A photograph snapped by famous war photographer Robert Capa of a bombed out building in Madrid’s southern district of Vallecas during the Spanish Civil War has a surprising legacy.
The powerful image, taken by the Hungarian photojournalist in the winter of 1936, shows a woman smiling from a doorway while three children play amid the rubble in front of a building that bears the scars of a recent battle.
Published at the time in newspapers outside of Spain, it illustrated that civilians were being targeted from the air by German bombers sent by Hitler to help Franco overthrow Spain’s Republican government, months before the attack on the Basque market town of Guernika.

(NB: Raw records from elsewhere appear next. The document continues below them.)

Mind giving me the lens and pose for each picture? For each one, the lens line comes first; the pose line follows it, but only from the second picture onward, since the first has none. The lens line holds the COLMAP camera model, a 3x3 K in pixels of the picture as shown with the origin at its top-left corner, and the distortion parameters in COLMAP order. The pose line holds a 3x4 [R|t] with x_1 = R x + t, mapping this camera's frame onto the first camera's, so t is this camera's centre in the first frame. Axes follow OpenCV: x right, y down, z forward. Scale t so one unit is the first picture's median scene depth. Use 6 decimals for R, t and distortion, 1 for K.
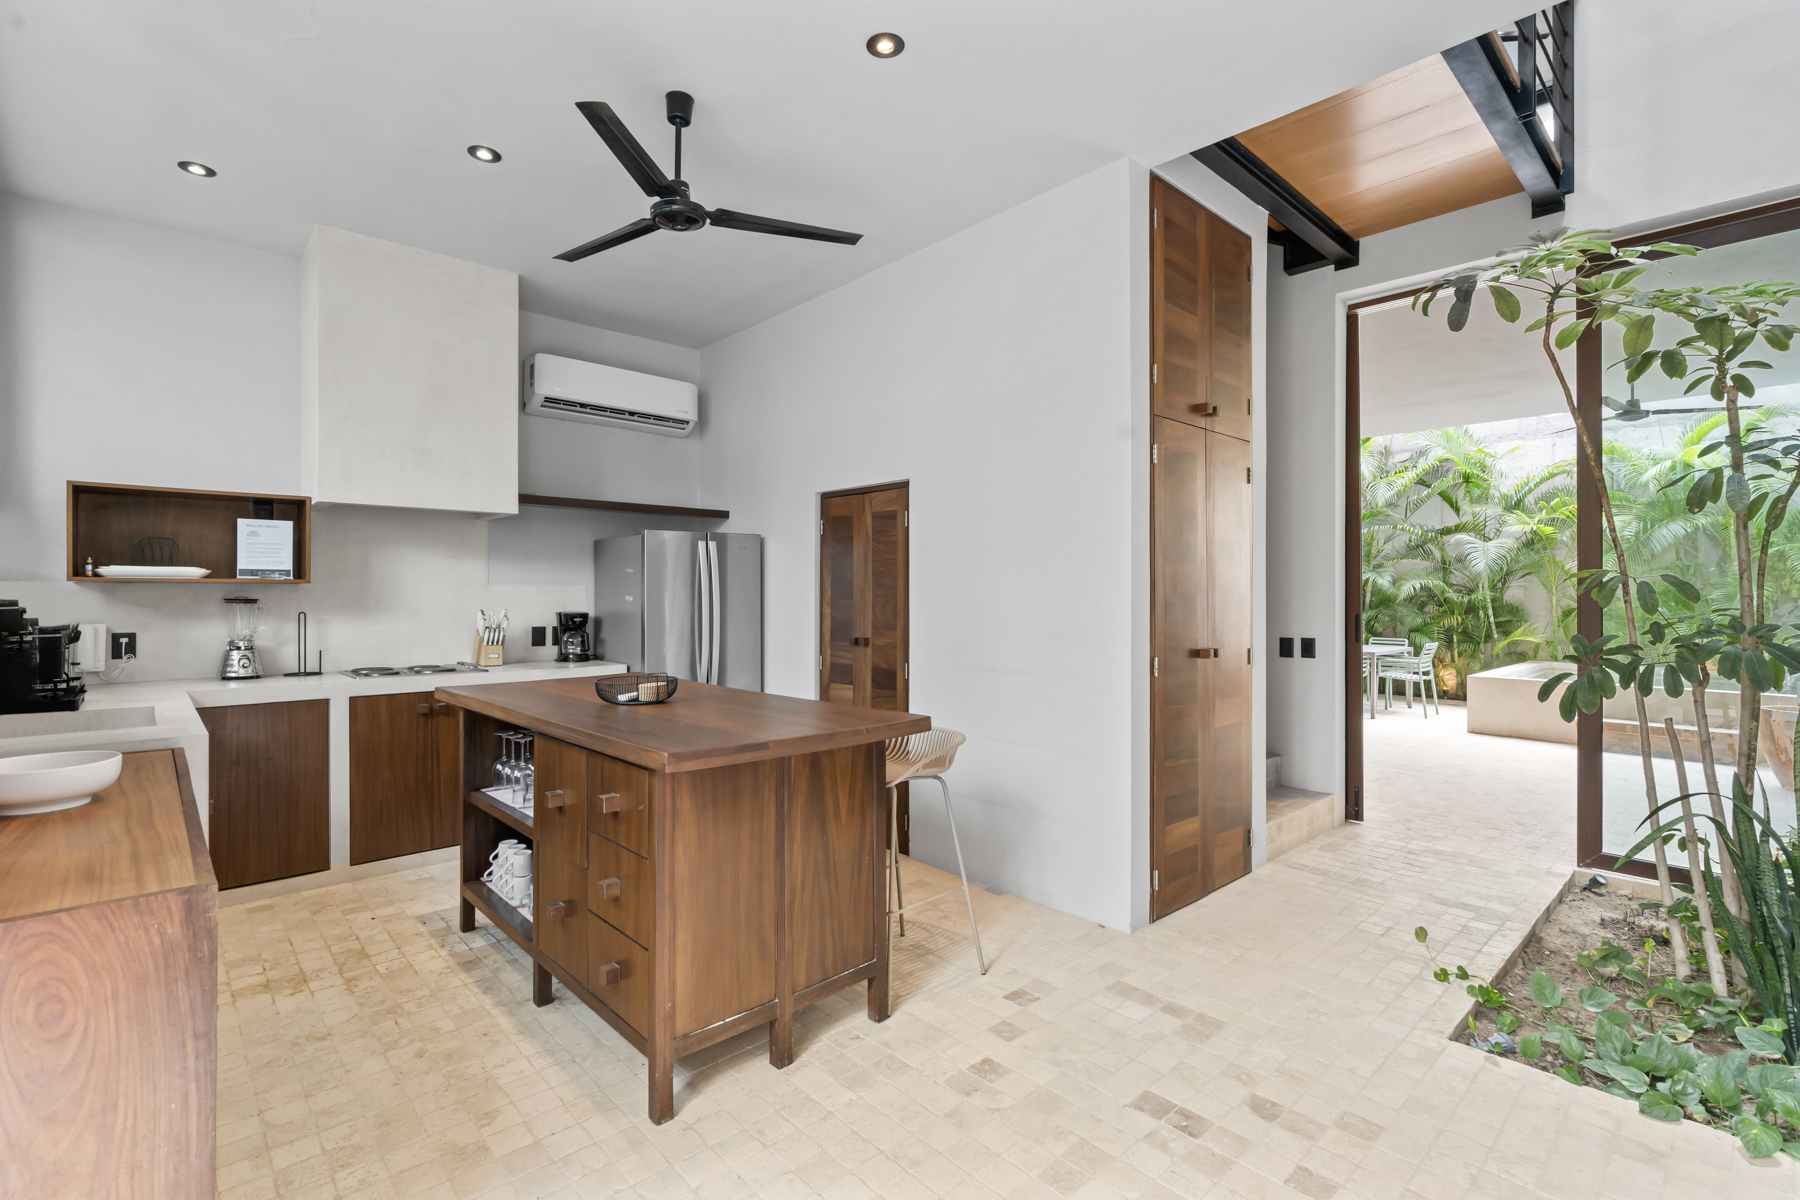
lens RADIAL K [[827.6, 0, 892.5], [0, 827.6, 593.2], [0, 0, 1]] dist [0.024754, 0.000073]
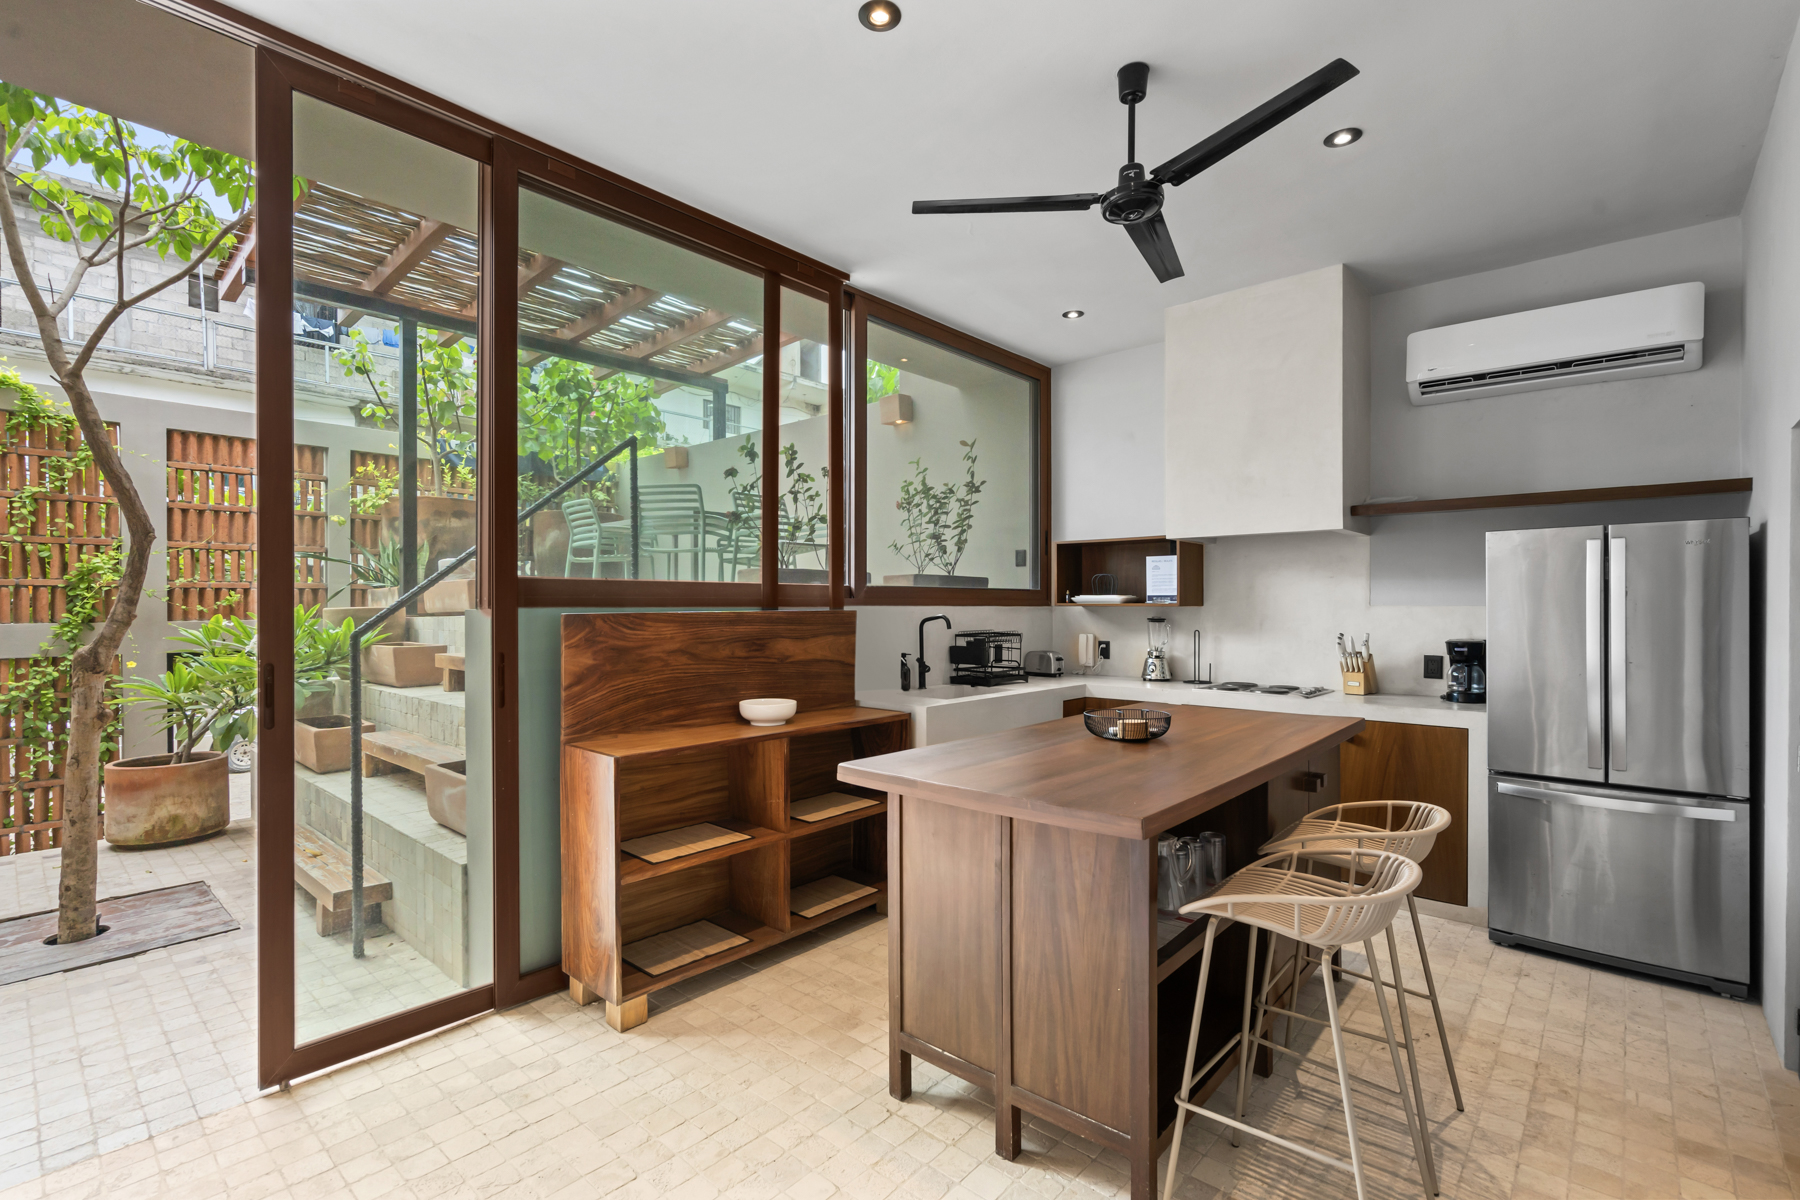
lens RADIAL K [[827.6, 0, 905.1], [0, 827.6, 608.2], [0, 0, 1]] dist [0.024754, 0.000073]
pose [[0.126301, 0.002106, -0.991990, 0.446428], [-0.001476, 0.999997, 0.001935, -0.011025], [0.991991, 0.001220, 0.126304, 0.475261]]
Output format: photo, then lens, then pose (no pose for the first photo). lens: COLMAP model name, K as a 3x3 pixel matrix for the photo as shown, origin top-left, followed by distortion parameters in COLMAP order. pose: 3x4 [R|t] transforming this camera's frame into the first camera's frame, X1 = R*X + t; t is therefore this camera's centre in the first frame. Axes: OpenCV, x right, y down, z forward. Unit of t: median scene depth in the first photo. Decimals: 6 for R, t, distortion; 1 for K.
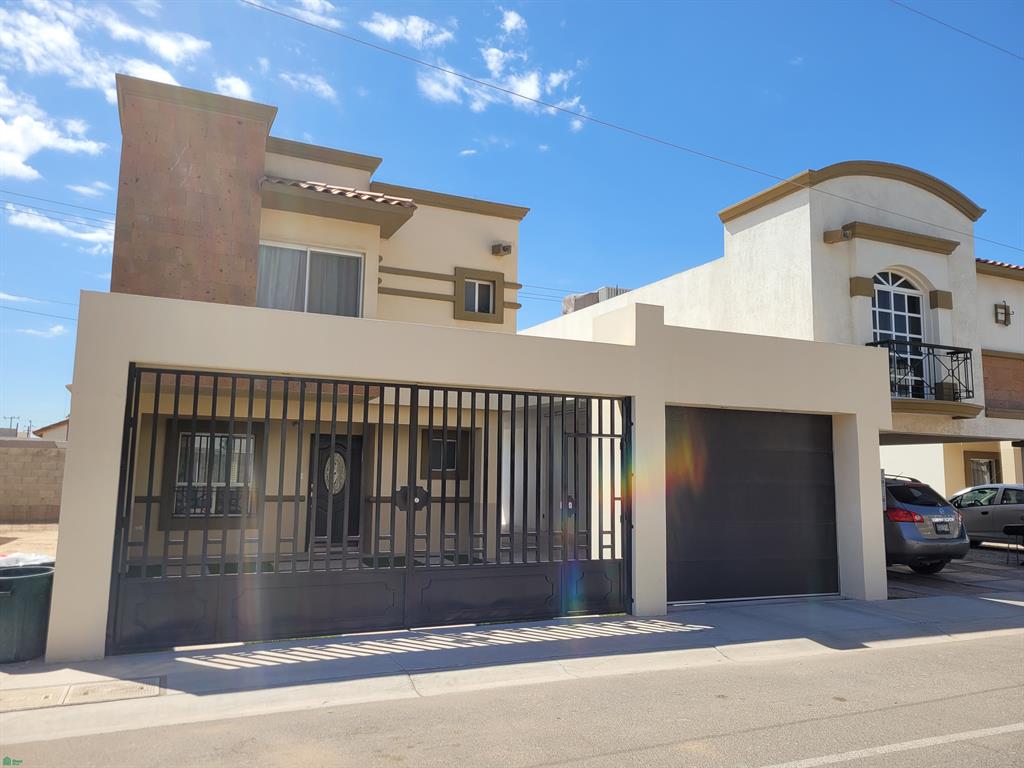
lens RADIAL K [[774.6, 0, 509.0], [0, 774.6, 390.7], [0, 0, 1]] dist [0.052423, -0.036971]
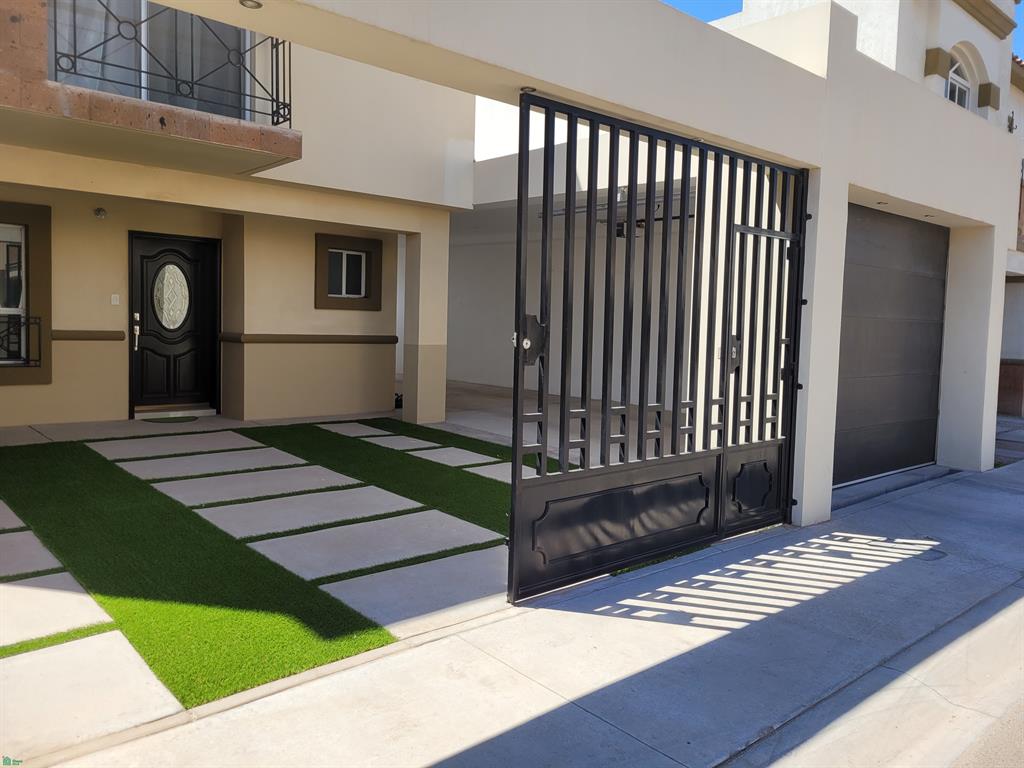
lens RADIAL K [[774.6, 0, 521.7], [0, 774.6, 375.3], [0, 0, 1]] dist [0.052423, -0.036971]
pose [[0.950440, -0.008027, 0.310805, -0.142637], [-0.049784, 0.982839, 0.177620, 0.040478], [-0.306897, -0.184291, 0.933730, 0.294663]]
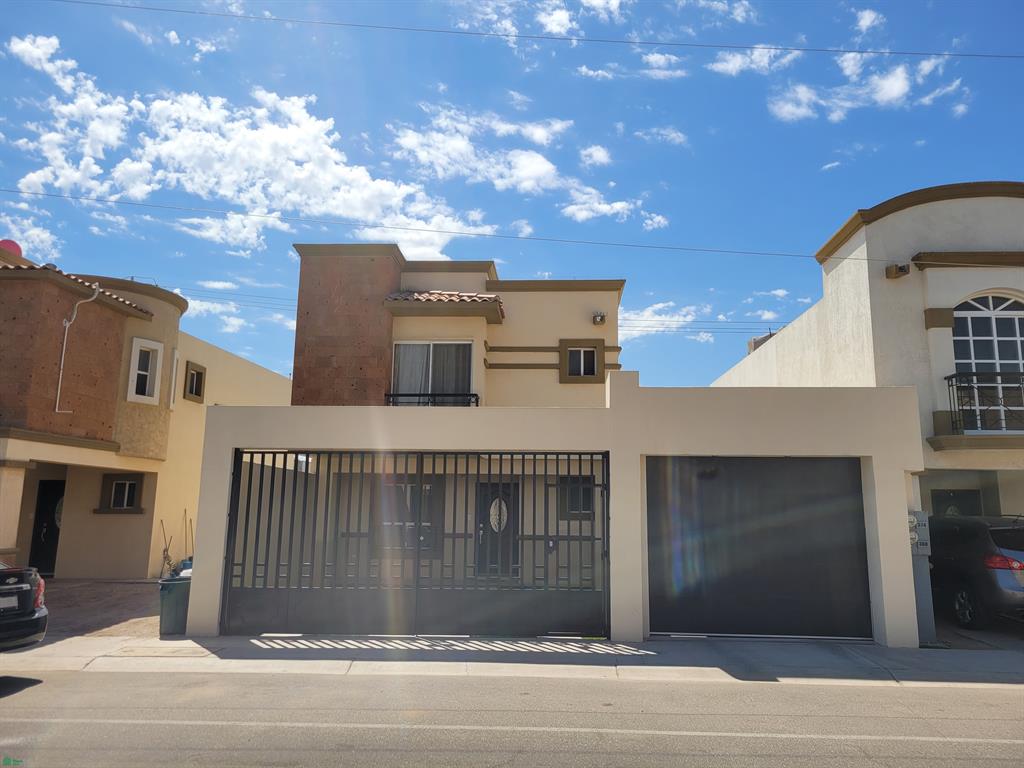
lens RADIAL K [[774.6, 0, 515.9], [0, 774.6, 380.2], [0, 0, 1]] dist [0.052423, -0.036971]
pose [[0.887825, -0.081616, -0.452886, 0.347761], [0.054624, 0.995880, -0.072386, -0.013117], [0.456928, 0.039528, 0.888625, -0.069506]]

The photo resurfaced 11 years ago when photographer and archaeologist Jose Latova matched it to a location that remarkably was still standing and still bears the shrapnel scars.
The one-storey block, located at 10 Peironcely Street, was divided into a warren-like slum of 15 tiny apartments measuring between 17 and 28 squares metres each and housing 21 adults and 13 children.
The building was earmarked for demolition and its occupants set for eviction to make way for a new housing development.
But Latova’s discovery led to a campaign to preserve the building and transform it into the ‘Robert Capa centre for the interpretation of the aerial bombing of Madrid’, the first such museum of historical memory in the capital, and to rehome the families that lived there.
This week, the Madrid City Council expropriated the building to begin the preservation project and all of the families that lived there have been rehoused in larger modern flats in other parts of the city.